America has the highest maternal mortality rate in the developed world, and it's getting worse. Since cardiovascular disease is the primary cause, researchers at the University of Pittsburgh School of Medicine and the Magee-Womens Research Institute (MWRI) created a blood pressure home-monitoring program to rapidly detect concerning trends in postpartum women before their situation becomes critical.
To address the rising maternal mortality rate, the American College of Obstetricians and Gynecologists (ACOG) recently upped their recommended frequency for postpartum checkups, starting within three weeks of birth. But right now, only about 66% of new mothers diagnosed with a hypertensive disorder are making it back to the clinic for what is usually a single follow-up appointment around six weeks postpartum. That figure jumped to 88% when the researchers gave women a blood pressure cuff and periodically prompted them to text their readings to a nurse, according to a study published today in the journal Obstetrics & Gynecology.
We're meeting women where they are instead of saying they have to come to the hospital for all these blood pressure checks when they have a new baby. I think this is supported by recent ACOG recommendations and is an opportunity to improve care for high-risk women."
Lead author Alisse Hauspurg, M.D., assistant professor of obstetrics, gynecology and reproductive sciences at Pitt
Between February 2018 and January 2019, the researchers enrolled 499 patients with preeclampsia, eclampsia or chronic, gestational or postpartum hypertension. Each was discharged from the postpartum unit with an automatic blood pressure cuff and instructions on how to take their own readings at home.
A computerized system integrated with the participants' electronic health records prompts them to take their own blood pressure and heart rate readings once a day for five days. If their readings are normal, their one-week follow-up appointment is automatically canceled, which was the case for 43% of the women. Patients taking blood pressure medications start to taper down, and patients who aren't taking any medications decrease the frequency of their readings.
Abnormal readings lead to an increase in monitoring frequency and automatically notify the patient's health care provider. Dangerously high readings trigger a trip to the emergency room.
Overall, 83% of participants continued the program beyond three weeks postpartum and 74% continued for four weeks or more.
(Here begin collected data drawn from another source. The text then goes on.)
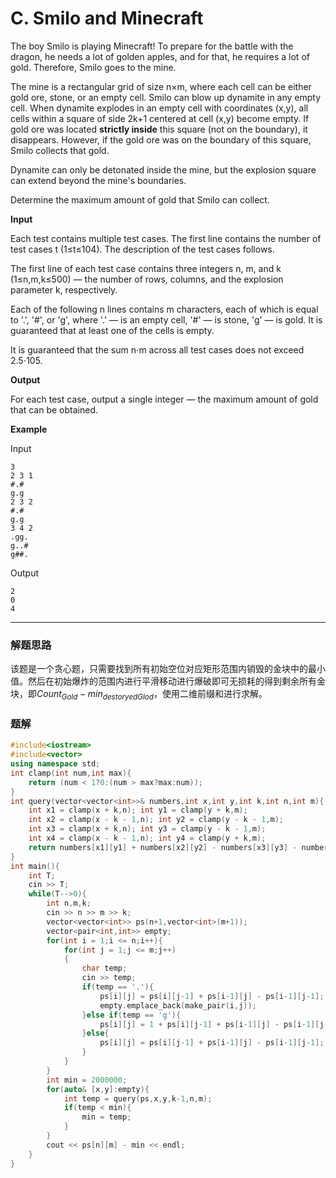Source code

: # C. Smilo and Minecraft

The boy Smilo is playing Minecraft! To prepare for the battle with the dragon, he needs a lot of golden apples, and for that, he requires a lot of gold. Therefore, Smilo goes to the mine.

The mine is a rectangular grid of size n×m, where each cell can be either gold ore, stone, or an empty cell. Smilo can blow up dynamite in any empty cell. When dynamite explodes in an empty cell with coordinates (x,y), all cells within a square of side 2k+1 centered at cell (x,y) become empty. If gold ore was located **strictly inside** this square (not on the boundary), it disappears. However, if the gold ore was on the boundary of this square, Smilo collects that gold.

Dynamite can only be detonated inside the mine, but the explosion square can extend beyond the mine's boundaries.

Determine the maximum amount of gold that Smilo can collect.

**Input**

Each test contains multiple test cases. The first line contains the number of test cases t (1≤t≤104). The description of the test cases follows.

The first line of each test case contains three integers n, m, and k (1≤n,m,k≤500) — the number of rows, columns, and the explosion parameter k, respectively.

Each of the following n lines contains m characters, each of which is equal to '.', '#', or 'g', where '.' — is an empty cell, '#' — is stone, 'g' — is gold. It is guaranteed that at least one of the cells is empty.

It is guaranteed that the sum n⋅m across all test cases does not exceed 2.5⋅105.

**Output**

For each test case, output a single integer — the maximum amount of gold that can be obtained.

**Example**

Input

```
3
2 3 1
#.#
g.g
2 3 2
#.#
g.g
3 4 2
.gg.
g..#
g##.
```

Output

```
2
0
4
```

-----

### 解题思路
​	该题是一个贪心题，只需要找到所有初始空位对应矩形范围内销毁的金块中的最小值。然后在初始爆炸的范围内进行平滑移动进行爆破即可无损耗的得到剩余所有金块，即$Count_{Gold} - min_{destoryedGlod}$，使用二维前缀和进行求解。

### 题解
```c++
#include<iostream>
#include<vector>
using namespace std;
int clamp(int num,int max){
	return (num < 1?0:(num > max?max:num));
}
int query(vector<vector<int>>& numbers,int x,int y,int k,int n,int m){
	int x1 = clamp(x + k,n); int y1 = clamp(y + k,m);
	int x2 = clamp(x - k - 1,n); int y2 = clamp(y - k - 1,m);
	int x3 = clamp(x + k,n); int y3 = clamp(y - k - 1,m);
	int x4 = clamp(x - k - 1,n); int y4 = clamp(y + k,m);
	return numbers[x1][y1] + numbers[x2][y2] - numbers[x3][y3] - numbers[x4][y4];
}
int main(){
	int T;
	cin >> T;
	while(T-->0){
		int n,m,k;
		cin >> n >> m >> k;
		vector<vector<int>> ps(n+1,vector<int>(m+1));
		vector<pair<int,int>> empty;
		for(int i = 1;i <= n;i++){
			for(int j = 1;j <= m;j++)
			{
				char temp;
				cin >> temp;
				if(temp == '.'){
					ps[i][j] = ps[i][j-1] + ps[i-1][j] - ps[i-1][j-1]; 
					empty.emplace_back(make_pair(i,j));
				}else if(temp == 'g'){
					ps[i][j] = 1 + ps[i][j-1] + ps[i-1][j] - ps[i-1][j-1];
				}else{
					ps[i][j] = ps[i][j-1] + ps[i-1][j] - ps[i-1][j-1]; 
				}
			}	
		}
		int min = 2000000;
		for(auto& [x,y]:empty){
			int temp = query(ps,x,y,k-1,n,m);
			if(temp < min){
				min = temp;
			}
		}
		cout << ps[n][m] - min << endl;
	}
}
```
According to the researchers, this study demonstrates feasibility and high levels of engagement in the program, which should be straightforward to expand.
"One of the big advantages here is scalability," said senior author Hyagriv Simhan, M.D., professor of obstetrics, gynecology and reproductive sciences at Pitt, and executive vice chair of obstetrical services UPMC Magee-Womens Hospital. "Connecting women in their 'fourth trimester' to online care allows us to engage a larger number of patients over a larger geography with the infrastructure and workforce we already have."
Of the 250 women who filled out a post-program survey, 94% said they were satisfied with the experience and 82% said they were more comfortable knowing that a nurse was checking on their health every day.
One goal of the program is to bridge care from obstetricians to ongoing -; albeit less intensive -; cardiovascular monitoring. So far, 63% of the study participants have either scheduled an appointment or established care with a primary care provider.
"Home blood pressure monitoring gives patients ownership. They're texting their numbers in," Hauspurg said. "Hypertensive disorders of pregnancy impact women for the rest of their lives, so to have ownership over their own health is really important. We're empowering them to know their numbers."